La Semaine sanglante (21–28 mai 1871)§
Les troupes versaillaises, désormais renforcées par les prisonniers libérés par Bismarck, pénètrent dans Paris le 21 mai par la porte de Saint-Cloud.
S’ensuit une semaine de combats de rue d’une violence extrême :
- Barricades dans tous les quartiers ouvriers (Belleville, Ménilmontant, faubourg Saint-Antoine)
- Incendies allumés par les Communards en retraite (Tuileries, Hôtel de Ville, Cour des Comptes)
- Exécutions d’otages par la Commune (dont l’archevêque de Paris, Mgr Darboy, le 24 mai)
- Massacres de masse par les Versaillais : exécutions sommaires sans jugement, fusillades collectives au mur des Fédérés (Père-Lachaise, 28 mai)
Bilan humain :
- 20 000 à 30 000 morts côté Communards (chiffres débattus, longtemps minorés par la République)

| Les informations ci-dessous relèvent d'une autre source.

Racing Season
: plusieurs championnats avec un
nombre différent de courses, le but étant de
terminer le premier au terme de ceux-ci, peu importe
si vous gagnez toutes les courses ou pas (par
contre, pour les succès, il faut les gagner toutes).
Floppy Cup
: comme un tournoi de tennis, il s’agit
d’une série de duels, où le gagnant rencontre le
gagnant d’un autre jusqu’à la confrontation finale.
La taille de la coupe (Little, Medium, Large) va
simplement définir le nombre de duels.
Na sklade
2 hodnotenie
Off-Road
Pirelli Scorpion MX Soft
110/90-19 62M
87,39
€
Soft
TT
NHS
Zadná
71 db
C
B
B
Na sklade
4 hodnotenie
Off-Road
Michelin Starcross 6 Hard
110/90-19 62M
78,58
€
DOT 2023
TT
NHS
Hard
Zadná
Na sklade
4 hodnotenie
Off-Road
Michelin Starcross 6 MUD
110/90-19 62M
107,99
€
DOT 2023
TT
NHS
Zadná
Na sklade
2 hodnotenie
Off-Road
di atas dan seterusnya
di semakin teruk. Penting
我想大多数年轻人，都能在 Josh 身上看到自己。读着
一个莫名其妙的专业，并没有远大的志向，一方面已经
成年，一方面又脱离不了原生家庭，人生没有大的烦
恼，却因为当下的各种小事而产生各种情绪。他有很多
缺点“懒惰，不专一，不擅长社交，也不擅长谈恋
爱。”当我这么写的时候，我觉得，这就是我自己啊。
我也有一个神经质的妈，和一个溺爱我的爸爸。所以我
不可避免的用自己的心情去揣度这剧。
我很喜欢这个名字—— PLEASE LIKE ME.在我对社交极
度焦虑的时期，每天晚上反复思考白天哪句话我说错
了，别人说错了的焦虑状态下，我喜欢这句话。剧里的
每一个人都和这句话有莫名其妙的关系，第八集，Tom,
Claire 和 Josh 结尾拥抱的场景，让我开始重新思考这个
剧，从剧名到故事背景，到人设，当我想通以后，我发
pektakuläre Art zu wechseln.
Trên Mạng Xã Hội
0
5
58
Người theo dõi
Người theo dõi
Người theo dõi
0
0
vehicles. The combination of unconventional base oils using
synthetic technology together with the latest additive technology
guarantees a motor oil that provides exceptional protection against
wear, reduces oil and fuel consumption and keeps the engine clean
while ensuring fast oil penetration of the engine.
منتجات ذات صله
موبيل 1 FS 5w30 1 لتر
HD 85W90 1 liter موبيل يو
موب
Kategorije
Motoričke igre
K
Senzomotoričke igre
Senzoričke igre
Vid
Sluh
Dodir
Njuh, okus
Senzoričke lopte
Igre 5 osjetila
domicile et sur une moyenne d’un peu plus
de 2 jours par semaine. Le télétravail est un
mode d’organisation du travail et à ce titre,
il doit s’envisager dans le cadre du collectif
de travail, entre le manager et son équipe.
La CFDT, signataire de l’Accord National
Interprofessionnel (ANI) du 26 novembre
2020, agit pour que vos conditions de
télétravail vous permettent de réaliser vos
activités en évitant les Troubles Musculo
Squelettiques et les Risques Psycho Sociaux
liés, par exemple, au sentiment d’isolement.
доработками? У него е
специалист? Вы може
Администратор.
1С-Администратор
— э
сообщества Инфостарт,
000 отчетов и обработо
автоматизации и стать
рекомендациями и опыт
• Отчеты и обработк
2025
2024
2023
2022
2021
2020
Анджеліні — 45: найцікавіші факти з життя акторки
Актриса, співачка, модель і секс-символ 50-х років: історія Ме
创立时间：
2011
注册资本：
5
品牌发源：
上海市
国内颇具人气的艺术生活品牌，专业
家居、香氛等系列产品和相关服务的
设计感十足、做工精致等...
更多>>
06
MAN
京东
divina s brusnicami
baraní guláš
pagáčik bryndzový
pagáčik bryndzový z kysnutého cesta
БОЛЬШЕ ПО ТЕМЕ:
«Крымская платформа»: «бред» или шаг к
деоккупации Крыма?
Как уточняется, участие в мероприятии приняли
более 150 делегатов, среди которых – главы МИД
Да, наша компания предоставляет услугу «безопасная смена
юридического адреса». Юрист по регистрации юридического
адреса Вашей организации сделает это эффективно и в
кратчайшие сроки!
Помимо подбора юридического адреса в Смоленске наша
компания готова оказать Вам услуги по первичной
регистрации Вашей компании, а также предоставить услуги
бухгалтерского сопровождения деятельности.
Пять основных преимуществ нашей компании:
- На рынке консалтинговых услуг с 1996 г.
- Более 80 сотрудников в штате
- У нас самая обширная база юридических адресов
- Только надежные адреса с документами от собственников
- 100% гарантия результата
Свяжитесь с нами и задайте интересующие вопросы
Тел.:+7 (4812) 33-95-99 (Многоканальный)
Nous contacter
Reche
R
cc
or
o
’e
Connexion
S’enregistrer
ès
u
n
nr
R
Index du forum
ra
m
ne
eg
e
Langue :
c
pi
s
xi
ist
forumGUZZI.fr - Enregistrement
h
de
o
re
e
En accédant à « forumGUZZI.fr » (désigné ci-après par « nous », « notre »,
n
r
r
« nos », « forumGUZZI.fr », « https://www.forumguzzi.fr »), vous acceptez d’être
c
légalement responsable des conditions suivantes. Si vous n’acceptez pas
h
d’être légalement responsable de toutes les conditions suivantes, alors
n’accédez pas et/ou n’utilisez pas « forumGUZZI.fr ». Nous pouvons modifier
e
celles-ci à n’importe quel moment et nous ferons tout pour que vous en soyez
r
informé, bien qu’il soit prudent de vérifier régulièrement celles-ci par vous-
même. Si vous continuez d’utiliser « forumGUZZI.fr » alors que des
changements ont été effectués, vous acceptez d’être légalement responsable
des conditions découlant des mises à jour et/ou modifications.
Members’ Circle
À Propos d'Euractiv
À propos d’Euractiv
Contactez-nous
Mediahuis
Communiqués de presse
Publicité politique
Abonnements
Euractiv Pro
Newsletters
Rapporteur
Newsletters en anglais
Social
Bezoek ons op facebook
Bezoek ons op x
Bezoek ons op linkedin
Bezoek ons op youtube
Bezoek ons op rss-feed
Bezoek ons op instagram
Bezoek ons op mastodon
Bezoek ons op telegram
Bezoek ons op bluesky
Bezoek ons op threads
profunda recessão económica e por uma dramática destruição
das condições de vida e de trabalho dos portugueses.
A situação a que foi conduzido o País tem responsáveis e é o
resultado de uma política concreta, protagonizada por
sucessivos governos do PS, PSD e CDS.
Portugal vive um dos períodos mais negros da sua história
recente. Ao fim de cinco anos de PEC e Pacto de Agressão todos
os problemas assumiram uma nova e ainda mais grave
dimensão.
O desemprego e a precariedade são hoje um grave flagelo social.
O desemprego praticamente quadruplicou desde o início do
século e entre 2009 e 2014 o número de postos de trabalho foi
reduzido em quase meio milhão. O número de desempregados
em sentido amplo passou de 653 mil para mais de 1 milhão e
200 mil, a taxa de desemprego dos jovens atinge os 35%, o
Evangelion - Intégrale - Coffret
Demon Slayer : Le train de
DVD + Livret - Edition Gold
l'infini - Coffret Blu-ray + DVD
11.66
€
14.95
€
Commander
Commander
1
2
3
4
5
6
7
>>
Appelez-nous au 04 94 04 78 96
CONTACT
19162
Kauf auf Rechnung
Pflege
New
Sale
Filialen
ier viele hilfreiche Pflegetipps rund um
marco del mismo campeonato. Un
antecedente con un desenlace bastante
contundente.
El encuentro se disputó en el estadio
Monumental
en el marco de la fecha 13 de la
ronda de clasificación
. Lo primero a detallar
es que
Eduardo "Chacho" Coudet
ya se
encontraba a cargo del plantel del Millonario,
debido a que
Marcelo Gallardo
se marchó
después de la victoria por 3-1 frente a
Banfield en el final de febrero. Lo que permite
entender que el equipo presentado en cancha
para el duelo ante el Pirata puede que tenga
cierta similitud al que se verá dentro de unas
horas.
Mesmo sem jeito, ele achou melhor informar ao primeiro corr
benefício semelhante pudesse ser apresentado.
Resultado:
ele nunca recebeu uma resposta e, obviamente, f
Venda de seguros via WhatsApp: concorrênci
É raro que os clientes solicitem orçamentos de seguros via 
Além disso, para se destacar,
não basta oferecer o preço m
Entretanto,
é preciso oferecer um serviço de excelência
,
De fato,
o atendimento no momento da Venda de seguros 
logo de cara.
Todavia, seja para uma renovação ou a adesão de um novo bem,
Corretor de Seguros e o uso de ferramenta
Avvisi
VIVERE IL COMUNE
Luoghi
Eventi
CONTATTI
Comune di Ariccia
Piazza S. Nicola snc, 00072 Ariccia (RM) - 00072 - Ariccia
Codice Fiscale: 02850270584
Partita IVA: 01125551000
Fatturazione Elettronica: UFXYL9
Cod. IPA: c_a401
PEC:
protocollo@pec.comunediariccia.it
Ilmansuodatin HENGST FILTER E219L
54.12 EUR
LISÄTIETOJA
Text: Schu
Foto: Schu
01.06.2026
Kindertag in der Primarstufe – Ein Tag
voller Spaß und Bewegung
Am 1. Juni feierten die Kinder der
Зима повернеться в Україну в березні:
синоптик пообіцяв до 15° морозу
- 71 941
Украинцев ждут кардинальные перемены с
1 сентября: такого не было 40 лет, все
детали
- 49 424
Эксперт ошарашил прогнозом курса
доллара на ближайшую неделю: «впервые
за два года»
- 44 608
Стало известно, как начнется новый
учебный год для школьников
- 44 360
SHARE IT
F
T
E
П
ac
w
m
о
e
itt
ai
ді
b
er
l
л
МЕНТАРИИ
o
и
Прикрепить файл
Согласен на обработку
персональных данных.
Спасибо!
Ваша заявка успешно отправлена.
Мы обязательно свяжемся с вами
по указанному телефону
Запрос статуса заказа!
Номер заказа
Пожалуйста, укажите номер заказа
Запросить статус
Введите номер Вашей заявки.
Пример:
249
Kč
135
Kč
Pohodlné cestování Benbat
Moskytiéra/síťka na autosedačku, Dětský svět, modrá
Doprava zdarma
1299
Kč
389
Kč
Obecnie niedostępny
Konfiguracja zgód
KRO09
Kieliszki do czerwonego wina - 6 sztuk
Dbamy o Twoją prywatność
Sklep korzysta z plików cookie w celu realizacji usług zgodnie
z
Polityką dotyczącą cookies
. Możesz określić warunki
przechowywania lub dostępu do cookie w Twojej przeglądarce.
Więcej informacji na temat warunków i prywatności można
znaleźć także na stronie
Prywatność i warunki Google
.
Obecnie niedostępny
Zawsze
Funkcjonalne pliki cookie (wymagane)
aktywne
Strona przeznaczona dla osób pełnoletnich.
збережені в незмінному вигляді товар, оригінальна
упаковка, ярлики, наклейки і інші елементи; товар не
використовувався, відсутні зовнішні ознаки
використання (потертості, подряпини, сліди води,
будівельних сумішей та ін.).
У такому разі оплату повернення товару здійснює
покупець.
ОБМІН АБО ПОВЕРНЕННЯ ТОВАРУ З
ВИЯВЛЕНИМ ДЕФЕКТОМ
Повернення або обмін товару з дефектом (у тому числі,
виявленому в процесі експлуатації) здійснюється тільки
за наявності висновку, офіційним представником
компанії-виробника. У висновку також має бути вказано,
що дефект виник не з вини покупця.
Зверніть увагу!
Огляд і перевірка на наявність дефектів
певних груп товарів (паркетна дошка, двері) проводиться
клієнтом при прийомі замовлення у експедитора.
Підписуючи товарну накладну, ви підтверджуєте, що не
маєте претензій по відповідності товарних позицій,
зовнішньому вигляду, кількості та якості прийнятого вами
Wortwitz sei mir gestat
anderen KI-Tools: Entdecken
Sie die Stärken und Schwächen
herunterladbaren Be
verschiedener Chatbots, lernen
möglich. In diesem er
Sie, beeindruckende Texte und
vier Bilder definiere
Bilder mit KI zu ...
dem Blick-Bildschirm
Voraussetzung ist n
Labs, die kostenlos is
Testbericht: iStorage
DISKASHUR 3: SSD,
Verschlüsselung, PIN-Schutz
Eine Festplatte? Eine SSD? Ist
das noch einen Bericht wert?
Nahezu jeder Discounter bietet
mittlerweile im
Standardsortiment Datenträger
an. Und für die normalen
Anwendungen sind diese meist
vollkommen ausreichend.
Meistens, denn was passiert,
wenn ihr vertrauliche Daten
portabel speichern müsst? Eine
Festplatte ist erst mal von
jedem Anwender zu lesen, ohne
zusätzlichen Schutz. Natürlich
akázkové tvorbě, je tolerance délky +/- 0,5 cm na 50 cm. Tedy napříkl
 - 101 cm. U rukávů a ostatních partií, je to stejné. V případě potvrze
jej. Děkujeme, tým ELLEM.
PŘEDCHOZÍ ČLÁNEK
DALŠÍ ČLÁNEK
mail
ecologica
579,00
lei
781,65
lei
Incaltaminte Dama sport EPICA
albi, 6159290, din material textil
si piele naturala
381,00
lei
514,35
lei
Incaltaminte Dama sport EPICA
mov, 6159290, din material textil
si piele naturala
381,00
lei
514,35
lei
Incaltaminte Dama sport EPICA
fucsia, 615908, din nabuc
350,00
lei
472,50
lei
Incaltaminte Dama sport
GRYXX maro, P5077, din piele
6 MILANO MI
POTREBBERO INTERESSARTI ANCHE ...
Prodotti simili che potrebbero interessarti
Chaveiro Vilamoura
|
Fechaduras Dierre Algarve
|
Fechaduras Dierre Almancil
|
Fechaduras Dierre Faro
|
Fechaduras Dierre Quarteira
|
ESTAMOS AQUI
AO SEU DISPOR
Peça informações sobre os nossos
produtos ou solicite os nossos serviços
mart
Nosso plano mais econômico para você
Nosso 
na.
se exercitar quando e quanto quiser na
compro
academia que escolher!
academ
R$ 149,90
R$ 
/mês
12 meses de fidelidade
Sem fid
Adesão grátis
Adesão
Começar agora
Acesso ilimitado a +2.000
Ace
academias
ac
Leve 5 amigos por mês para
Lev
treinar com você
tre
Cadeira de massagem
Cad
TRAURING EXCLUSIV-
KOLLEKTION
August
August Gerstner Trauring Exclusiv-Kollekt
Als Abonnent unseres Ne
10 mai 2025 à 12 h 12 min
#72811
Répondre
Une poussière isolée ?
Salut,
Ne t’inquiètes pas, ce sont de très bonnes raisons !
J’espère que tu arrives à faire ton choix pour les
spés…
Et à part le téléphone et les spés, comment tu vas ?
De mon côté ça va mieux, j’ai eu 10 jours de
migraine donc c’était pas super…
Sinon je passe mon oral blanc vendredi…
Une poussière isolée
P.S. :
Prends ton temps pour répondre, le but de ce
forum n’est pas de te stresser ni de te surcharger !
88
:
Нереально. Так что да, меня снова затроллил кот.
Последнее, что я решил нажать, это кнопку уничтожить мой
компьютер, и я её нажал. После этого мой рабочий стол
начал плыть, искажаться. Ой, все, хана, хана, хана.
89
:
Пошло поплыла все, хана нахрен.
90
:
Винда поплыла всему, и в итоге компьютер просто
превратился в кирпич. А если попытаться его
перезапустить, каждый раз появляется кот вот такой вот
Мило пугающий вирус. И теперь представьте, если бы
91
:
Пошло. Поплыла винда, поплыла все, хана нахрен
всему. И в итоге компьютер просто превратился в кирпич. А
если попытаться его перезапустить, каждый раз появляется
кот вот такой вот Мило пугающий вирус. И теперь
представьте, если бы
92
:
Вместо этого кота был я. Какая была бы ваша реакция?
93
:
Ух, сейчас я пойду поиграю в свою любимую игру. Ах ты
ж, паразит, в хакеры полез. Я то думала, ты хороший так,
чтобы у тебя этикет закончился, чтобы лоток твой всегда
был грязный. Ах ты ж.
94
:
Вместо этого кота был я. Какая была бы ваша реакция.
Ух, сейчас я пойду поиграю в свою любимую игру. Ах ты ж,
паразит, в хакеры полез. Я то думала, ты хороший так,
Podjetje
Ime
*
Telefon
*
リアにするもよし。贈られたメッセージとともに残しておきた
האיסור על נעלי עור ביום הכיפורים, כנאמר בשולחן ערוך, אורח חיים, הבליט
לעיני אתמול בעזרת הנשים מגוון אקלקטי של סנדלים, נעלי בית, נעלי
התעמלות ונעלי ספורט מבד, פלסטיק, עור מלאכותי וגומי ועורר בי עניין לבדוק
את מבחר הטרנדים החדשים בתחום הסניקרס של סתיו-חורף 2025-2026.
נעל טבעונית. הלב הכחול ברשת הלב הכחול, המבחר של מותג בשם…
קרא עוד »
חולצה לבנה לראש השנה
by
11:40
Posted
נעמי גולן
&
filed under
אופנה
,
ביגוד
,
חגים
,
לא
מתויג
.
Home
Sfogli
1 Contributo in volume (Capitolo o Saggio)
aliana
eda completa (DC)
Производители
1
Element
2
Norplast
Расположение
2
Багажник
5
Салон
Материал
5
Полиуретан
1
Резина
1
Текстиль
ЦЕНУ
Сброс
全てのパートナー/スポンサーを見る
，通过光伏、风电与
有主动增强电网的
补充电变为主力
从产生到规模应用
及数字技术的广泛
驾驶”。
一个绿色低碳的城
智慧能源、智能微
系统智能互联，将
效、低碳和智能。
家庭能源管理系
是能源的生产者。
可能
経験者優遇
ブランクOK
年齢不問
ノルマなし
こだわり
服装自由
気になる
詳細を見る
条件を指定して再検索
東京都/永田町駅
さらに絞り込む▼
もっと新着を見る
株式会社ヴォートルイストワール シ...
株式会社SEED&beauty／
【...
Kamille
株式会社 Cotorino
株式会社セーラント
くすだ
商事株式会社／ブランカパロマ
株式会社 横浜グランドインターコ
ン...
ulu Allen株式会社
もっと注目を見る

- ~ 880 morts côté versaillais
- 38 000 arrestations
- 10 000 condamnations dont 4 500 à la déportation en Nouvelle-Calédonie
Mémoire et postérité§
La Commune est durablement diabolisée par la IIIe République conservatrice et par les héritiers de Thiers. Sa mémoire est portée par le mouvement ouvrier et la gauche révolutionnaire.
Karl Marx publie en 1871 La Guerre civile en France qui en fait le premier modèle historique de “dictature du prolétariat”.
Lénine se réclame ouvertement de l’expérience communarde : à sa mort, il sera enveloppé d’un drapeau rouge ramené de Paris.
Amnistie complète des Communards votée seulement en 1880, sous l’impulsion de Léon Gambetta et Victor Hugo.
Aujourd’hui, le mur des Fédérés au cimetière du Père-Lachaise reste un lieu de commémoration annuel pour la gauche française.
Pourquoi cet épisode compte§
La Commune est à la fois :
- Une expérience politique courte mais radicale (démocratie directe, séparation Église-État, instruction publique)
- Un traumatisme national : la guerre civile a fait plus de morts en une semaine que tous les massacres de la Révolution française
- Une matrice idéologique pour les mouvements révolutionnaires du XXe siècle (marxistes, anarchistes, conseillistes)
Sa mémoire reste politiquement chargée en France, plus de 150 ans après les faits.